I played in the band. I started playing trombone when I was in sixth grade. I went to – my grade school experience was nice. We had a little school that they had just opened out on our side of town and I went from the first grade through the fourth grade. It was so small that the third and fourth grade was all in one room and we had the same teacher. The teacher would teach the third graders part of the day and she would teach the fourth graders part of the day. It was very progressive, although we didn’t know it at the time. It was trying to blend the learning experience.
Then, I went to a high school there. I did a lot of the social stuff in high school. I guess that was when I really first started understanding, you know, politics and started becoming a little radicalized in my political thinking. It was more through the church experience. My family belonged to a congregational kind of church so it was not a real religious, kind of Protestant church. It was more a social thing. I would go to my older sister’s Sunday school classes where they would be talking about philosophical debates about whether God is dead. It was a very progressive learning experience for me and it was a place for me to start understanding that you don’t just accept everything, you start questioning stuff. And I did that. I started questioning more about politics and this and that.
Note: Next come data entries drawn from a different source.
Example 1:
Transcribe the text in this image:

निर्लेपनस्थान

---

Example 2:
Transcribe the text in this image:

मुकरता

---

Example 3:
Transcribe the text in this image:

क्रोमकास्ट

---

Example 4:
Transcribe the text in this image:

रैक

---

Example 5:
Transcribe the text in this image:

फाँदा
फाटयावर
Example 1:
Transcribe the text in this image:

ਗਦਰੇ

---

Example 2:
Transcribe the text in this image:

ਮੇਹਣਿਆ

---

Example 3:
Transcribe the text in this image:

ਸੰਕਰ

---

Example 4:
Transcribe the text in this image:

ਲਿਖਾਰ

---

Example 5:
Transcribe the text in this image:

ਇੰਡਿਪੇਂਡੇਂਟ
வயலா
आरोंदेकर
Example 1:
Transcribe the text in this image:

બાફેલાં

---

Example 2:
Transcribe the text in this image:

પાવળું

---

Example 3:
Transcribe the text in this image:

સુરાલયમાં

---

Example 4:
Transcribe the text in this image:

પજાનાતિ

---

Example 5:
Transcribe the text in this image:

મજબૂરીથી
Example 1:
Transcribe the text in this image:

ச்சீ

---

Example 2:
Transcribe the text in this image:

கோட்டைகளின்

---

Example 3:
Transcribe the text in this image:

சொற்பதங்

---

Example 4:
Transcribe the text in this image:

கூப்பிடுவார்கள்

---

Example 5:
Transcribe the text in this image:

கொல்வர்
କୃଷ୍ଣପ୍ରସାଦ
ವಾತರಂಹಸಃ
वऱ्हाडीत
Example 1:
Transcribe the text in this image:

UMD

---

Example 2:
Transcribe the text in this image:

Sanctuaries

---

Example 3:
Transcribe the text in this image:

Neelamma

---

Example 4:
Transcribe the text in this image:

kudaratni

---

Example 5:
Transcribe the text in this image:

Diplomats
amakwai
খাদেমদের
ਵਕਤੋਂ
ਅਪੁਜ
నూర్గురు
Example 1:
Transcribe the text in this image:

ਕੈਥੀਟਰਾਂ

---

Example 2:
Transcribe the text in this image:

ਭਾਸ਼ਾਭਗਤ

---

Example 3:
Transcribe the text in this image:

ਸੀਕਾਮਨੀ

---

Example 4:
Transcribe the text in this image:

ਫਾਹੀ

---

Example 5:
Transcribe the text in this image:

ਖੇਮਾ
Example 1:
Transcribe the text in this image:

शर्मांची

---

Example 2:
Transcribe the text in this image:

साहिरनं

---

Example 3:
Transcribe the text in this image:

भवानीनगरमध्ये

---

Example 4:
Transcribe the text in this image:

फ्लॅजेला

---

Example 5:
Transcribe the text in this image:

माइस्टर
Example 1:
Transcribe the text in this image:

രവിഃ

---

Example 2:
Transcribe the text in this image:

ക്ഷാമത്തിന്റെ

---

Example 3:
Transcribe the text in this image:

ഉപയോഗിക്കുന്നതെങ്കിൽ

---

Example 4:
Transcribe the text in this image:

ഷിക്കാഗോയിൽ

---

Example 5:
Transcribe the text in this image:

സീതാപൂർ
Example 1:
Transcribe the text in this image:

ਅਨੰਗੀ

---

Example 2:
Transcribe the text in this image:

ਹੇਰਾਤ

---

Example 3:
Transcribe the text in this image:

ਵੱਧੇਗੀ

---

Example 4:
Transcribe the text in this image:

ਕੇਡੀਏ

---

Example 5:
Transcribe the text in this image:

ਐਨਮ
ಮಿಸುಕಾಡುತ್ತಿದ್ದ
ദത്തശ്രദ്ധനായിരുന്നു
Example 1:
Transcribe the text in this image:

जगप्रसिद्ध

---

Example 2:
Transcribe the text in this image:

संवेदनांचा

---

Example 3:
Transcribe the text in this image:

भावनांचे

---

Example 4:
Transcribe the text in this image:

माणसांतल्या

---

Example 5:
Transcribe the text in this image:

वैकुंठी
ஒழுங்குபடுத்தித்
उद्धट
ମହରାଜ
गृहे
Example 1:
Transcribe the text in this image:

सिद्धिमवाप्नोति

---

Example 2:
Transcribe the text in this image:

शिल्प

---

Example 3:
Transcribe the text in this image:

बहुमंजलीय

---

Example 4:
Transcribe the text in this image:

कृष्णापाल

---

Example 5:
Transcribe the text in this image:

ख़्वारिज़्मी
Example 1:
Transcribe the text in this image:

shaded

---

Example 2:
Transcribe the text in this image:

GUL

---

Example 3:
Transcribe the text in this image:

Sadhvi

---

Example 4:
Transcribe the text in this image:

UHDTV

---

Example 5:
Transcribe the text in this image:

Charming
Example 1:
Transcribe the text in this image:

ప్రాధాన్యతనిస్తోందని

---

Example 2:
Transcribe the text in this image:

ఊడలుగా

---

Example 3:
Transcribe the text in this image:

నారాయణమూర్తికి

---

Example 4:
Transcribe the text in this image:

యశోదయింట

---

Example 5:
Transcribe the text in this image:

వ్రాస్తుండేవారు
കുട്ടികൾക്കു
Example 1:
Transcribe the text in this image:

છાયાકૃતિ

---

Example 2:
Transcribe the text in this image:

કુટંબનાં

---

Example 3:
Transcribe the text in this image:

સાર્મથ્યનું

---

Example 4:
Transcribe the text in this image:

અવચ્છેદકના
When I went on to college that’s when we all get radicalized. We all start challenging authority etcetera. So, we formed a local chapter of the SDS, the Students for a Democratic Society at Okalahoma University. That wasn’t easy. You had to have seven members in order to have a local chapter of SDS. Even the left wingers had their bureaucracy. So, there were five of us that were pretty interested in doing this. Then we went and found a couple of guys that we told them we’d go and have beer every Friday and if they joined the club or something like that. (Laughter) That’s a great experience at Okalahoma because Okalahoma was a dry state so talking somebody into doing something by bribing them with beer was not an easy task!
The Weathermen was the very radical wing of SDS. Yeah, they were the very radical part. SDS was, for their time, was a pretty left wing organization. Mostly they challenged the war in Vietnam and that was really the main effort there. That’s really what we were doing was opposing the war in Vietnam.